# ASSIGNED TASK 1
In the kitchen post, rewrite the passage between "This post is" and "moment of time.", inclusive, changing "California" to "Oregon".
# ASSIGNED TASK 2
In the kitchen post, which two words does the writer say make up "comfortable"?

BEGIN SUPPLIED TEXT

This post is part of a monthly catch up from kitchens around the world. The bloggers are passionate about food and cooking and there are always lots of new things to learn. You may find a new ingredient or technique or tool you can’t live without. The world seems a smaller place right now and it’s inspiring to read how others are coping. You will find the link to In My Kitchen at the end of this post.
We nearing the end of week 6 of stay-at-home orders in California. Both the world and my kitchen look very different. Without the usual busyness of life, I find I am more introspective and thoughtful. And more appreciative of small things.
We have, in this time of social distancing, permission to be comfortable. That word, comfortable, has special meaning right now. It’s actually two words, comfort and table. Both of them are especially important in this moment of time.
We have permission and maybe the requirement to take comfort, and much of that is taking place around the table. My current wardrobe consists of only those things that replace the hugs I am missing from friends and family, clothes are soft and cozy and oversized and baggy and worn. I wear them unselfconsciously since no one will see me. The silk shirts, pencil skirts and skinny jeans in the closet hold no attraction. Maybe the kitchen and table are partly to blame.

END SUPPLIED TEXT
BEGIN DATA SHOWN

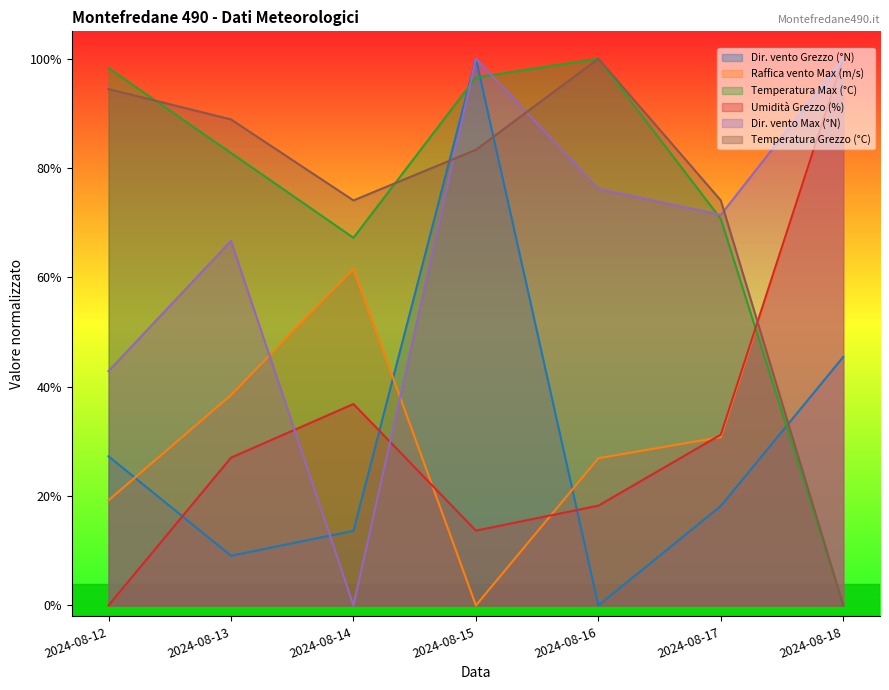

What is the highest value of the Dir. vento Max (°N) series?

1.0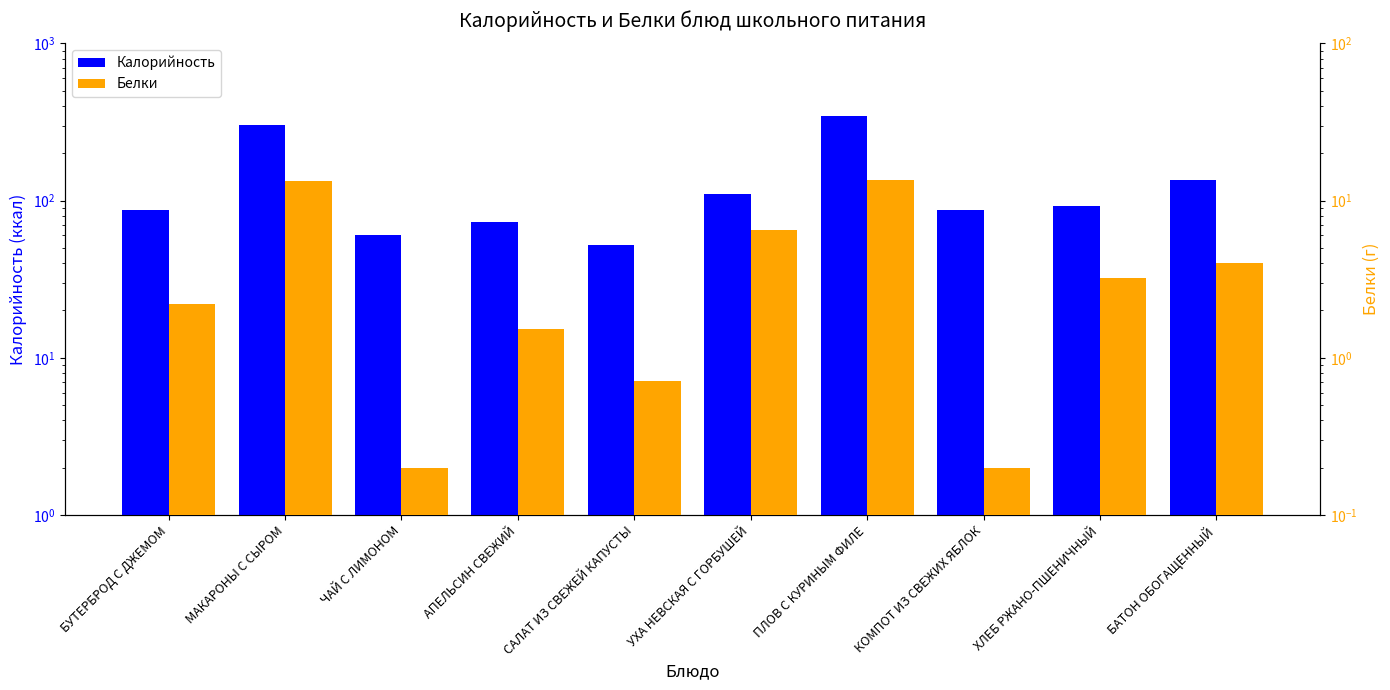

Reading right to left, transcribe all the data shown in this chart.

Калорийность: БАТОН ОБОГАЩЕННЫЙ=136.0	ХЛЕБ РЖАНО-ПШЕНИЧНЫЙ=92.0	КОМПОТ ИЗ СВЕЖИХ ЯБЛОК=87.8	ПЛОВ С КУРИНЫМ ФИЛЕ=345.4	УХА НЕВСКАЯ С ГОРБУШЕЙ=110.8	САЛАТ ИЗ СВЕЖЕЙ КАПУСТЫ=52.2	АПЕЛЬСИН СВЕЖИЙ=73.1	ЧАЙ С ЛИМОНОМ=60.0	МАКАРОНЫ С СЫРОМ=303.5	БУТЕРБРОД С ДЖЕМОМ=86.8
Белки: БАТОН ОБОГАЩЕННЫЙ=4.0	ХЛЕБ РЖАНО-ПШЕНИЧНЫЙ=3.2	КОМПОТ ИЗ СВЕЖИХ ЯБЛОК=0.2	ПЛОВ С КУРИНЫМ ФИЛЕ=13.5	УХА НЕВСКАЯ С ГОРБУШЕЙ=6.5	САЛАТ ИЗ СВЕЖЕЙ КАПУСТЫ=0.7	АПЕЛЬСИН СВЕЖИЙ=1.5	ЧАЙ С ЛИМОНОМ=0.2	МАКАРОНЫ С СЫРОМ=13.4	БУТЕРБРОД С ДЖЕМОМ=2.2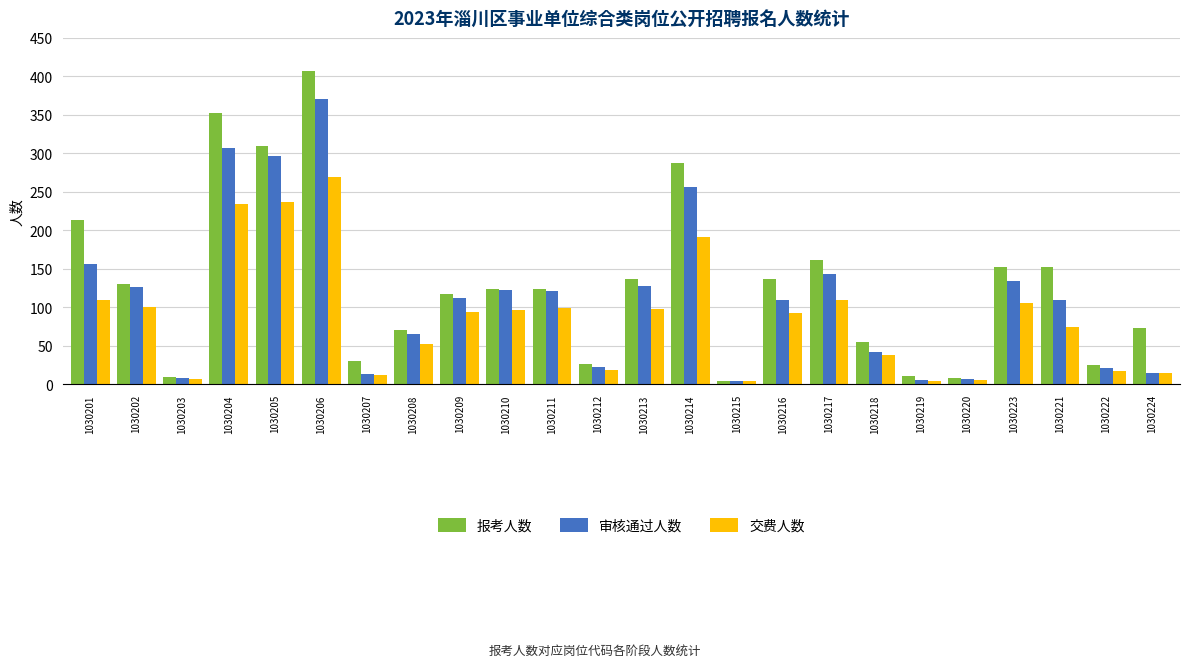

Count the number of data series in this chart.

3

END DATA SHOWN

# ANSWER SPACE 1
This post is part of a monthly catch up from kitchens around the world. The bloggers are passionate about food and cooking and there are always lots of new things to learn. You may find a new ingredient or technique or tool you can’t live without. The world seems a smaller place right now and it’s inspiring to read how others are coping. You will find the link to In My Kitchen at the end of this post.
We nearing the end of week 6 of stay-at-home orders in Oregon. Both the world and my kitchen look very different. Without the usual busyness of life, I find I am more introspective and thoughtful. And more appreciative of small things.
We have, in this time of social distancing, permission to be comfortable. That word, comfortable, has special meaning right now. It’s actually two words, comfort and table. Both of them are especially important in this moment of time.

# ANSWER SPACE 2
Comfort and table.